* [PROBLEM]
Rewrite the part of the court opinion that opens with the words containing "East Texas Motor Co." and closes with "general denial only.", putting "motor vehicle" wherever "automobile" appears.

* [PASSAGE]
------------------------------------------------------------------------

East Texas Motor Co. v. Baughman

This suit was brought by the East Texas Motor Company, a firm composed of C. L. Edmiston and F. C. Edmiston, against Ray Baughman, to recover upon a note for $300 executed by Baughman, and for a foreclosure of a mortgage given by him upon a certain automobile to secure the payment of said note, and against O. B. Rodgers, M. M. Fields, and S. M. Fields, to foreclose said mortgage lien against them and to recover the sum of $400 for conversion by them of said automobile. Ray Baughman made no appearance. O. B. Rodgers, M. M. Fields, and S. M. Fields answered by general denial only.

The execution of the note and mortgage by Ray Baughman to the plaintiff, as alleged, was shown, and it was also shown that there was due and unpaid on said note the sum of $274.42 principal, $63.64 interest, and $33.80 attorney's fees. It was shown that said mortgage was executed on the 27th day of September, 1919; that its execution was not acknowledged by the mortgagor, and that it was signed by only one witness; that said mortgage was never filed with the clerk of the county court of Houston county, it being the county in which said automobile was situated and where the plaintiff resided, but that a copy only thereof was so filed on the 20th day of December, 1919.

It was agreed that 0. B. Rodgers purchased the automobile from Ray Baughman on the 14th day of February, 1920, and that he paid $287.50 therefor, and that after his purchase he made repairs thereon, of the value of $32.30, and that after such purchase and repairs he sold the same to M. M. and S. M. Fields, who are now in possession of same and are claiming and holding it as their property and refusing to deliver it to the plaintiff. There was no evidence showing or tending to show whether or not 0. B. Rodgers or either of the Fields had actual knowledge of the mortgage of the plaintiff prior to their purchase of the automobile.

The case was tried before the court without a jury, and judgment was rendered in favor of the plaintiff against Ray Baughman for the sum of $365.47, the sum sued for, for a foreclosure of his mortgage lien upon all interest owned therein by Ray Baughman *Page 803 and for an execution and order of sale for the seizure and sale thereof, the proceed of such sale to be applied toward payment of the judgment so rendered. It was adjudged, however, that no recovery should be had against the defendants O. B. Rodgers, M. M. Fields, or S. M. Fields. From so much of the judgment as is in favor of said last-named defendants, the plaintiffs have appealed.

Article 5654, Vernon's Sayles' Civil Statutes 1914, provides as follows:

"All reservation of the title to or property in chattels, as security for the purchase money thereof, shall be held to be chattel mortgages, and shall, when possession is delivered to the vendee, be void as to creditors and bona fide purchasers, unless such reservations be in writing and registered as required of chattel mortgages."

------------------------------------------------------------------------

* [RECORDED DATA]
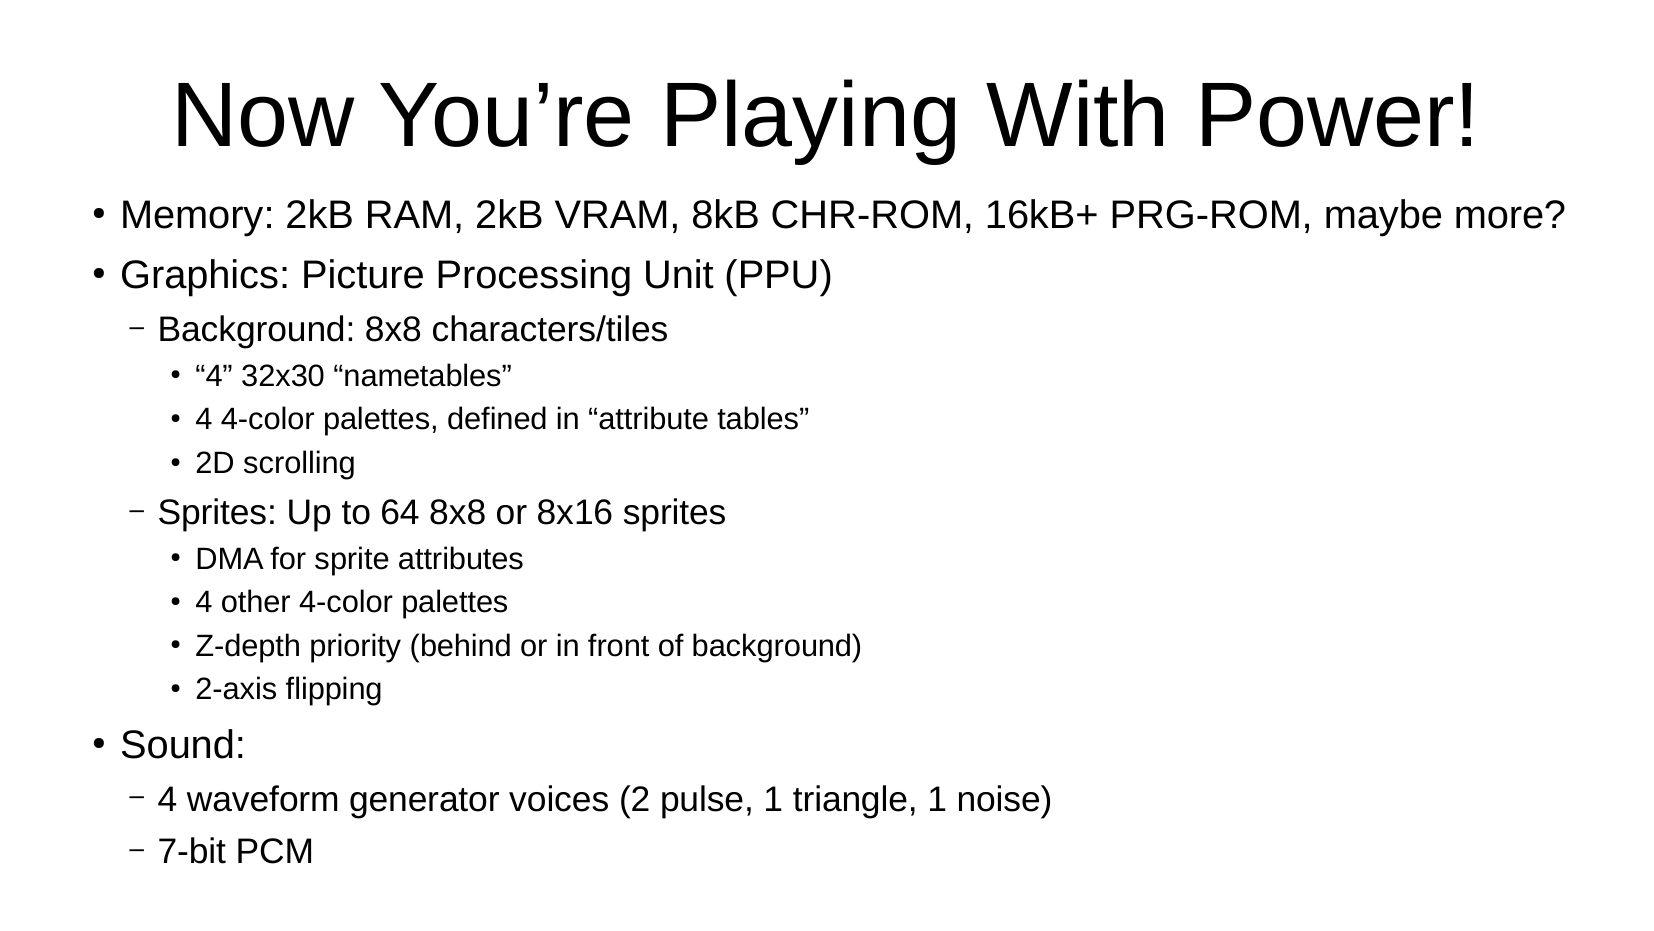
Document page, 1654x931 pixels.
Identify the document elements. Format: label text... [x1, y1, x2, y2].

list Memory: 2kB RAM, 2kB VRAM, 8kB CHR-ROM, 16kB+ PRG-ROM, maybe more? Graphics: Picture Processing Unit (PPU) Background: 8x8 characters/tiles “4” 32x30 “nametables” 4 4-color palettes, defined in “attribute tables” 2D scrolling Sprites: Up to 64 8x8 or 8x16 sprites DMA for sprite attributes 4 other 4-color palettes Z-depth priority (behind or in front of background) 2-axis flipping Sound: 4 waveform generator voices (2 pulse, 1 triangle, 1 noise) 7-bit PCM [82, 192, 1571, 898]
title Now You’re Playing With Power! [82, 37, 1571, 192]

------------------------------------------------------------------------

* [SOLUTION TO THIS EXERCISE]
East Texas Motor Co. v. Baughman

This suit was brought by the East Texas Motor Company, a firm composed of C. L. Edmiston and F. C. Edmiston, against Ray Baughman, to recover upon a note for $300 executed by Baughman, and for a foreclosure of a mortgage given by him upon a certain motor vehicle to secure the payment of said note, and against O. B. Rodgers, M. M. Fields, and S. M. Fields, to foreclose said mortgage lien against them and to recover the sum of $400 for conversion by them of said motor vehicle. Ray Baughman made no appearance. O. B. Rodgers, M. M. Fields, and S. M. Fields answered by general denial only.